When a subsidized operator replaces one or more of its vessels, no Section 601(a)(4) finding of necessity for a subsidy is required “in the absence of any contractual changes.” Delta, 21 SRR at 968. Nevertheless, the Board did make appropriate findings of fact concerning the need for a subsidy to operate the NOL vessels. It noted, among other things, that APL was competing with a fleet of recently built and technologically advanced foreign vessels. Admin.Rec. at 178. Even if the Board overestimated the stiffness of the foreign competition faced by APL, it is not for a reviewing court to substitute its judgment for that of a fact-finder better versed in the relevant subject matter. Such is particularly the case given that the Board has conducted extensive and continuous review of the operations of President Lines. See Admin.Rec. at 183-84. Moreover, while a reviewing court may entertain a challenge to the Board’s adherence to the procedures prescribed by the Act, the substance of the Board’s decisions are essentially nonreviewable. American President Lines v. Federal Maritime Board, 112 F.Supp. 346, 348 (D.D.C.1953); Moore- McCormack Lines, Inc. v. United States, 413 F.2d 568, 580-82 (Ct.Cl.1969).

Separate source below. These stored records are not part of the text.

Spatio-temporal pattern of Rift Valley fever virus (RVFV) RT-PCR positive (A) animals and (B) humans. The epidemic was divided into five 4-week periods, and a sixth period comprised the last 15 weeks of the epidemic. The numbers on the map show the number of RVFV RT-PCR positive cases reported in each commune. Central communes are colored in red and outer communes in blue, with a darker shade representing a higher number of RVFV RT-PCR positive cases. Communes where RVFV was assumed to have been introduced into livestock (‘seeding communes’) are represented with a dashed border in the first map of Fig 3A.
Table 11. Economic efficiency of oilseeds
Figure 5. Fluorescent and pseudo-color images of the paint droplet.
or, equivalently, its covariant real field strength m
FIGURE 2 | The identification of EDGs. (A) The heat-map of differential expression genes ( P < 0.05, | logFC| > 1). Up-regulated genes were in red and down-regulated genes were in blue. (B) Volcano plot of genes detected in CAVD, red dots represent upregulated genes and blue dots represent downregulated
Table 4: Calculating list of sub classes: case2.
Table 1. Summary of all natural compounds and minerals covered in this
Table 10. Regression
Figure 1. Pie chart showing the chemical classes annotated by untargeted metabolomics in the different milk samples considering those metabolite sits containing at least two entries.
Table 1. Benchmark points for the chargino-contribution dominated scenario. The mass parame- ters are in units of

Plaintiff’s challenge to the Board’s findings under Section 601 is unsupported.

CONCLUSION

Plaintiff Sea-Land has presented to the Court no reason in law or fact to overturn the decision of the Subsidy Board to extend President Lines’ ODS coverage to include the two NOL vessels. The record demonstrates that these ships were indeed replacement vessels. With that in mind, the Board properly exercised its discretion in declining to hold a Section 605(c) hearing on APL’s application for ODS for those vessels. Similarly, with the full record of APL’s subsidized operations before it, the Board made findings pursuant to Section 601 sufficient to satisfy the procedural requirements of the Act.

Accordingly, for the reasons stated above, and because there are no material issues of fact in dispute, the Court grants the motions of defendants and the intervenor American President Lines for summary judgment. 
      
      . The Court notes, however, that plaintiff does appear to be within the "zone of interests” protected by the Act. See Sea-Land Service, Inc. v. Dole, 723 F.2d 975, 977-78 (D.C.Cir.1983). Whether, as APL argues, the relief sought by Sea-Land would fail to redress the injury alleged need not be further considered.
     
      
      . The MSB denied APL permission to replace the third C-6 vessel and formally reduced its authorization to the operation of 23 subsidized ships. Admin.Rec. at 189.
     
      
      . At the time that the Board made its decision on the NOL vessels, in April 1984, APL was authorized to operate 24 vessels. The Board did find it appropriate to reduce that authorization to 23 vessels, but found no need to question the propriety of a 23 vessel fleet, merely because APL’s replacement schedule left it with a fleet of 21 vessels for some three years.
     
      
      . The designation "SRR” refers to Pike and Fisher’s Shipping Regulation Reports.
     
      
      . In view of the disposition of this matter as set forth in this Memorandum Opinion and accompanying Order, defendants' motion to strike certain portions of plaintiffs Supplemental Appendix, together with all references thereto contained in plaintiffs memoranda, is denied as moot.